Comparing the wars of decolonization: Extreme violence during reoccupation and counter-insurgency, 1945-1975
This project engages in comparative research in order to learn more about causes, forms and nature of (extreme) violence by Dutch military forces in their attempt to reoccupy the Indonesian archipelago (1945-1949).
Results
The first results of the project Comparing the Wars of Decolonization are presented in July 2020 in the academic journal BMGN-Low Countries Historical Review (Vol. 135, No. 2, Dutch only). You can read the introduction, written bij Thijs Brocades Zaalberg and Bart Luttikhuis, here (Dutch only). An extended book of articles (in English) will follow in 2022 at Cornell University Press.
In an interview with Dirk-Jan Wolffram, chair of the BMGN editorial team, Thijs Brocades Zaalberg and Bart Luttikhuis share more about this publication. Watch the interview here. Via this link you can also listen to an interview with researcher Roel Frakking on the article he and professor Martin Thomas (Exeter) wrote for the BMGN-Low Countries Historical Review.
About the project
In recent years, extreme violence by Dutch security forces in Indonesia has drawn a wave of scholarly and public attention. Similar processes have been taking place in France and the United Kingdom in relation to for instance torture, executions and mass deportation in colonial conflicts in Algeria, Malaysia and Kenya. To a lesser extent, the same is true for Indochina and the former Portuguese colonies. But research on the violent aspects of the Dutch-Indonesian conflict (1945-1949) in the Netherlands has too long remained isolated, one might even say parochial. This has impeded our ability to fully understand the escalation of violence in this war.

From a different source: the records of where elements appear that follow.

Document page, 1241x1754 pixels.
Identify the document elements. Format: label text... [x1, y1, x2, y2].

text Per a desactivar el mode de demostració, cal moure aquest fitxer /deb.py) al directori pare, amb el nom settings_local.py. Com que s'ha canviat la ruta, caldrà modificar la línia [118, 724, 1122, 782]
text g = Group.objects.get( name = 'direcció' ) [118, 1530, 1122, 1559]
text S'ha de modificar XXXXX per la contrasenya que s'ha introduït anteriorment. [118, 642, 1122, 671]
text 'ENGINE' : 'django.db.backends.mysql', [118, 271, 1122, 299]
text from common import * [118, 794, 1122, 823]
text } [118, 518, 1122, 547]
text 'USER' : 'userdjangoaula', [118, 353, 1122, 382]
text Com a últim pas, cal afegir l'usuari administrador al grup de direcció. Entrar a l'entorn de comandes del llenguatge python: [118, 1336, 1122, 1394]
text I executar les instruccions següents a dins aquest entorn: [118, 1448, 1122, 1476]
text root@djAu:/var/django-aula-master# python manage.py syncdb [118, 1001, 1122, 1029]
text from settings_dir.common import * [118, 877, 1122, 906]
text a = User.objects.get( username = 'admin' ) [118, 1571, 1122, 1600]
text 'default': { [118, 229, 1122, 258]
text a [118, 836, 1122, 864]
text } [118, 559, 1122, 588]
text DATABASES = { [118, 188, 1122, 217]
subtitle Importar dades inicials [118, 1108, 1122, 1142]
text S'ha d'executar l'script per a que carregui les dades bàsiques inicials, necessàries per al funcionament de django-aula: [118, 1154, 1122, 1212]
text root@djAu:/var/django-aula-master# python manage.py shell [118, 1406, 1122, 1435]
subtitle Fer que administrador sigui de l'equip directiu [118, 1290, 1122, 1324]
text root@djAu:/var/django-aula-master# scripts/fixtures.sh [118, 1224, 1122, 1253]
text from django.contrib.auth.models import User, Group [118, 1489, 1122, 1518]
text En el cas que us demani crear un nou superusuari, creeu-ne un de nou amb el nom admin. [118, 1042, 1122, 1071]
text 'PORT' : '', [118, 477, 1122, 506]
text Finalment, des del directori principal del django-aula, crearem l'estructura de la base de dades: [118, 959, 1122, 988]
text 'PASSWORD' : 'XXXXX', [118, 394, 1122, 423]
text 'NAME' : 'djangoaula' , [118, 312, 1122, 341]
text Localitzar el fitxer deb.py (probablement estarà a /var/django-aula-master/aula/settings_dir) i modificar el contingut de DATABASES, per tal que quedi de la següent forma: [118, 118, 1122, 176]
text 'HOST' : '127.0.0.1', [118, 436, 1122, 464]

This research project therefore aims to compare the causes, forms and nature of the extreme use of violence applied in the age of decolonization. It supports the larger research program Independence, Decolonization, Violence and War in Indonesia, 1945-1950. Experts from two sides of the comparison will explore the question which factors were shared among the wars in various empires (such as legacies of racism and colonial violence, or the nature of irregular warfare), and which factors may have been unique to certain cases (such as leadership, international scrutiny, or the legacy of Japanese occupation in the cases of Indonesia and Indochina). Overall, the comparison will broaden and deepen our understanding of Dutch, French, British and Portuguese patterns in decolonization violence and the nature of colonial warfare in general.
The project is an intensive collaboration between the twelve international and Dutch scholars in a theme group that culminated in a three-month period at the Netherlands Institute of Advanced Studies in Amsterdam (NIAS) in Spring 2019. For each comparative study, an international NIAS-fellow worked together with one Dutch expert on the decolonization war in Indonesia. The project’s findings are presented during the conference organized by the theme group on 20-21 June 2019 in Amsterdam. The main papers will be published in a book by Cornell University Press in 2022. In July 2020 the leading historical journal BMGN-Low Countries Historical Review published a forum in Dutch where the theme group members presented and discussed their findings.
NIAS theme group members and their research topics:
1. Introduction: Comparing extreme violence in the wars of decolonization
Dr Thijs Brocades Zaalberg (Leiden University and Netherlands Defence Academy) and Dr Bart Luttikhuis (Leiden University and Royal Netherlands Institute of Southeast Asian and Caribbean Studies)
2. Bloody decolonization: Dutch and French responses to revolutionary violence in the Indonesian archipelago and Indochina, 1945-1946.
Professor Pierre Asselin (San Diego State University) and Dr Esther Captain (Royal Netherlands Institute for Southeast Asian and Caribbean Studies)
3. ‘Technological violence’ in colonial counter-insurgency: ‘ways of war’ and the role of heavy weapons in escalations of force
Professor Brian McAllister Linn (Texas A&M) and Azarja Harmanny MA (Netherlands Institute for Military History)
4. Sexual violence and gendered experiences of decolonization war in Indonesia and Algeria.
Dr Natalya Vince (University of Portsmouth) and Dr Stef Scagliola (Royal Netherlands Institute of Southeast Asian and Caribbean Studies)
5. Communicating excessive violence: Political awareness and levels of responsibility in Indonesia, Malaya and Kenya compared.
Dr Huw Bennett (Cardiff University) and Professor Peter Romijn (NIOD Institute for War, Holocaust and Genocide Studies).
6. Windows onto the micro-dynamics of insurgent and counter-insurgent violence: evidence from late colonial Southeast Asia and Africa compared.
Professor Martin Thomas (University of Exeter) and Dr Roel Frakking (Royal Netherlands Institute of Southeast Asian and Caribbean Studies).